*Your assignment*.
From the listing below, output only the lines starting at the line that has "M454 324 495 352H439L442 340Z" and ending at the line that has "199 1463 232", exactly as they appear, ends included.

(Dataset content Opens)

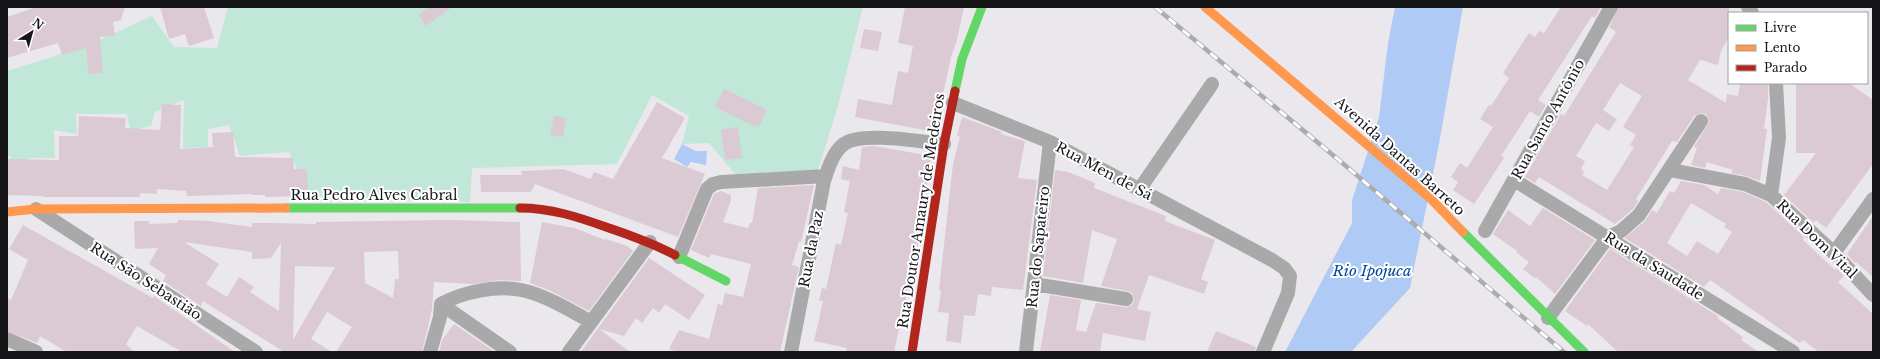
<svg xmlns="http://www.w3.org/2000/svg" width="1880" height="359" font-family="'Libre Baskerville',serif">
  <rect width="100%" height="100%" fill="#eae8ed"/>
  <path fill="#c0e7d7" d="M228 7H863L837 109 818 170 735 174 709 143 682 144 689 116 652 95 617 164 472 168 470 202 310 196 289 152 240 156 229 125 208 129V147L183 148 184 100 155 112 151 126 141 128V139L131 136 127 114H76L77 134 54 130 55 158H29L30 170 12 168 10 156H7V71L84 47 152 16 174 47 217 48Z"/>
  <path fill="#afcbf5" d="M1395 7H1463L1439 144 1410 288 1351 352H1285L1352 223V200L1379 117 1388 43Z
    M682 144 696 151H707L706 165 691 162 687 167 674 159Z"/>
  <path fill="#dbc9d4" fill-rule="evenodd" d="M37 7H125L121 20 113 22 115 36 100 37 103 73 89 74 86 48 62 55 58 43 7 58V17Z
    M160 7H204L214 38 189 46 185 34 169 39Z
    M429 7H452L426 26 418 15Z
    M905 7H964L957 40 951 57 935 132 855 117 858 99 892 105 898 71 908 73 913 46 898 43Z
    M1561 7H1601L1595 18 1592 16 1538 100 1546 105 1539 117 1530 111 1501 156 1504 158 1474 204 1453 190 1458 182 1451 177 1460 163 1467 168 1493 127 1480 119 1489 105 1491 106 1509 78 1503 73 1529 33 1535 37 1539 31 1544 33Z
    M1619 7H1729V37L1721 51 1718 65 1700 60 1688 80 1726 103 1727 94 1738 96 1740 84 1768 83V99L1764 129H1767L1760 181 1747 176 1731 173 1733 170 1707 162 1705 168 1691 165 1697 148 1694 147 1709 122 1706 114 1701 113 1694 116 1677 142 1672 141 1636 199 1638 201 1633 209 1615 224 1539 177 1535 183 1525 177 1561 114 1564 116 1616 32 1609 27ZM1620 83 1642 96 1623 127 1636 135 1630 145 1634 147 1607 190 1582 175 1584 172 1581 169 1585 161 1576 156 1596 123 1609 131 1617 119 1603 110Z
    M864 29 882 32 878 51 860 48Z
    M1796 83H1849L1873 100V164L1826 228 1816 220 1814 223 1784 195 1816 153H1796Z
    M724 89 767 110 759 126H754L715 107Z
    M657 102 685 118 662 158 705 174 678 237 535 184 531 192H481L480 175H522L521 171 563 169 591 179 594 172 613 179Z
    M162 104 181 105 180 149 213 147 212 133 233 132 235 157 293 158 294 169H307L308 196 265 197V195H252V194L187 196 186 191 157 189V194L140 193V197H43V196L7 195V159L59 160V136H78L79 116 126 118 125 128 160 130Z
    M554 116 566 118 563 137 550 135Z
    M962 117 1002 132 1001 134 1025 141 1018 178 1037 180 1023 290 992 287 991 296 978 294 975 316 964 315 961 343 946 341 949 313 938 312 941 290H939L953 164 960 137 957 136Z
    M738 127 742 158 725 160 721 130Z
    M874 146 931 156 919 239 894 352H846L847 348 814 341 823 301H819L822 288 826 289 836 243 841 245 848 213 844 212 850 181 841 179 843 166 859 170 862 147Z
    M1055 170 1068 172 1095 183 1094 188 1166 216 1165 221 1215 240 1201 279 1208 282 1204 294 1149 275 1137 309 1151 312 1145 341 1103 333 1100 352H1040L1050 295 1081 300 1076 330 1086 332 1096 303 1125 307 1132 305 1134 300 1132 293 1128 291 1101 286 1117 239 1092 230 1083 283 1043 276Z
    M1681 181 1704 185 1718 194 1721 188 1743 192 1766 202 1804 237 1803 240 1835 270 1837 268 1844 276 1838 282 1873 314V352H1819L1803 340 1800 343 1710 280 1704 287 1625 238 1645 221 1652 210 1657 213 1670 191 1674 193ZM1691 203 1726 224 1724 227 1732 232 1718 254 1697 241 1687 256 1667 243Z
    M814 185 801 242 799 241 792 265 799 267 780 352H679L669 349 679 330 709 339 718 303 722 306 725 293 743 297 751 264 711 254 709 258 691 250 714 194 721 191 731 195V200L723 222 748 228 750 223H752L758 188Z
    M1543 208 1595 240 1555 294 1536 277 1534 278 1523 269 1529 262 1516 252 1517 251 1493 234 1508 210 1530 226Z
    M1873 216V277L1856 262 1855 263 1847 254Z
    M178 220 208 221 252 227V223H271L316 224V222L450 220 520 222 521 281 500 280 473 284 434 282 432 309 422 352H336L352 327 327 312 311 339 332 352H284L203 301 201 306 163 281 166 275 149 264 158 248 135 249 134 221H149V224L177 223ZM184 242 252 252V259L271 258 281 243 279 311 250 292 254 287 239 277 227 297 206 284 219 264ZM398 251 399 279H395L393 298 365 283 364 252ZM295 266 335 267 293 340Z
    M542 222 574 228 605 240 606 239 627 246 633 251 589 311 551 291 530 283Z
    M23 225 153 298 154 296 235 352H182L137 326 126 344 134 352H67L40 336 37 343 7 331V298L11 300 28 260 9 249Z
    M1610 249 1718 316 1717 318 1743 337 1741 340 1759 352H1618L1588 324 1587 326 1565 311Z
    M649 258 705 295 689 320 665 304 659 313 653 308 642 323 636 318 624 336 599 329 630 352H581Z
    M454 324 495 352H439L442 340Z
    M1216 331 1256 347 1255 352H1207Z"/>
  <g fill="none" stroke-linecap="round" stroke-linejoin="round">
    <path stroke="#a9a9a9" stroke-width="14" d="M1748 7 1752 13
      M953 103 1050 142 1272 260 1284 268 1290 276 1288 293 1263 352
      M1670 170 1745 184 1771 195 1834 253 1873 295
      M1514 180 1793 352
      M1139 190 1212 84
      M1771 195 1779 138 1776 83
      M36 209 256 352
      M1485 231 1611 7
      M1834 253 1873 199
      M679 257 704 196 707 189 713 184 721 182 826 176
      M1034 284 1126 299
      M441 304C463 292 496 285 521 290 543 294 572 311 591 322
      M441 304 510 352
      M1548 318 1608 237 1621 231 1639 215 1701 121
      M7 339 36 352
      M430 352 440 317 441 304
      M569 352 650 242
      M791 352 824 181C828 169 833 152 844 144 861 131 922 142 944 144
      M1026 352 1050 142"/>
    <path stroke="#63d668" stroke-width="9" d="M955 91 962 59 982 7
      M286 208H520
      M1463 232 1584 352
      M675 255 726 281"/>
    <path stroke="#ff974d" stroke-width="9" d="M1205 7 1431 199 1463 232
      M7 212 36 209 286 208"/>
    <path stroke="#b3261e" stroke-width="9" d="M520 208C551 208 578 217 606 227 630 235 652 243 675 255
      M912 352 944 144 955 91"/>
    <defs>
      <path id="rail" d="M1155 7 1340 161 1564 352"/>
    </defs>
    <use href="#rail" stroke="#adacad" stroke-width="4.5"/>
    <use href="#rail" stroke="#fff" stroke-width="3" stroke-dasharray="9" stroke-linecap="butt"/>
  </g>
  <g text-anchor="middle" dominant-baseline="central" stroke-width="4" stroke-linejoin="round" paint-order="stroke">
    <g font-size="14" fill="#161518" stroke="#fff">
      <text transform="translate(1548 119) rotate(-61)">Rua Santo Antônio</text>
      <text transform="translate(1400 156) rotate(42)">Avenida Dantas Barreto</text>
      <text transform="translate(1104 171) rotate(28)">Rua Men de Sá</text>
      <text x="374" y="195">Rua Pedro Alves Cabral</text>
      <text transform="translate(921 211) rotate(-81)">Rua Doutor Amaury de Medeiros</text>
      <text transform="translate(1817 239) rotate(44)">Rua Dom Vital</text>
      <text transform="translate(1038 247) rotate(-84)">Rua do Sapateiro</text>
      <text transform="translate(811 249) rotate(-79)">Rua da Paz</text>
      <text transform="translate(1654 266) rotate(32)">Rua da Saudade</text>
      <text transform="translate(146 281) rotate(33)">Rua São Sebastião</text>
    </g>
    <g font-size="15" font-style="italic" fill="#00499b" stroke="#fff">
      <text x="1372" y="270">Rio Ipojuca</text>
    </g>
  </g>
  <rect width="1880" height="359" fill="none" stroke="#161518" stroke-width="16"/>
  <rect x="1728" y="12" width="140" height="72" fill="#ffffff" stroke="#a2a1a3"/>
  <rect x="1736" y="25" width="20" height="6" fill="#63d668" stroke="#a2a1a3"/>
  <text x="1764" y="32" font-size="12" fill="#161518">Livre</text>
  <rect x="1736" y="45" width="20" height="6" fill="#ff974d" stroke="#a2a1a3"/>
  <text x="1764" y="52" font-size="12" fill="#161518">Lento</text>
  <rect x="1736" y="65" width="20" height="6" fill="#b3261e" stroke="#a2a1a3"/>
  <text x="1764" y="72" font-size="12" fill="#161518">Parado</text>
  <g transform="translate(32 32) rotate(37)" stroke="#ffffff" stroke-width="3" paint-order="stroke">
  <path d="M0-3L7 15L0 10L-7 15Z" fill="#161518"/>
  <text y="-6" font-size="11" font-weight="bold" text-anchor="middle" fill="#161518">N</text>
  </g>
</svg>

(Dataset content Closes)

*Exercise result*.
    M454 324 495 352H439L442 340Z
    M1216 331 1256 347 1255 352H1207Z"/>
  <g fill="none" stroke-linecap="round" stroke-linejoin="round">
    <path stroke="#a9a9a9" stroke-width="14" d="M1748 7 1752 13
      M953 103 1050 142 1272 260 1284 268 1290 276 1288 293 1263 352
      M1670 170 1745 184 1771 195 1834 253 1873 295
      M1514 180 1793 352
      M1139 190 1212 84
      M1771 195 1779 138 1776 83
      M36 209 256 352
      M1485 231 1611 7
      M1834 253 1873 199
      M679 257 704 196 707 189 713 184 721 182 826 176
      M1034 284 1126 299
      M441 304C463 292 496 285 521 290 543 294 572 311 591 322
      M441 304 510 352
      M1548 318 1608 237 1621 231 1639 215 1701 121
      M7 339 36 352
      M430 352 440 317 441 304
      M569 352 650 242
      M791 352 824 181C828 169 833 152 844 144 861 131 922 142 944 144
      M1026 352 1050 142"/>
    <path stroke="#63d668" stroke-width="9" d="M955 91 962 59 982 7
      M286 208H520
      M1463 232 1584 352
      M675 255 726 281"/>
    <path stroke="#ff974d" stroke-width="9" d="M1205 7 1431 199 1463 232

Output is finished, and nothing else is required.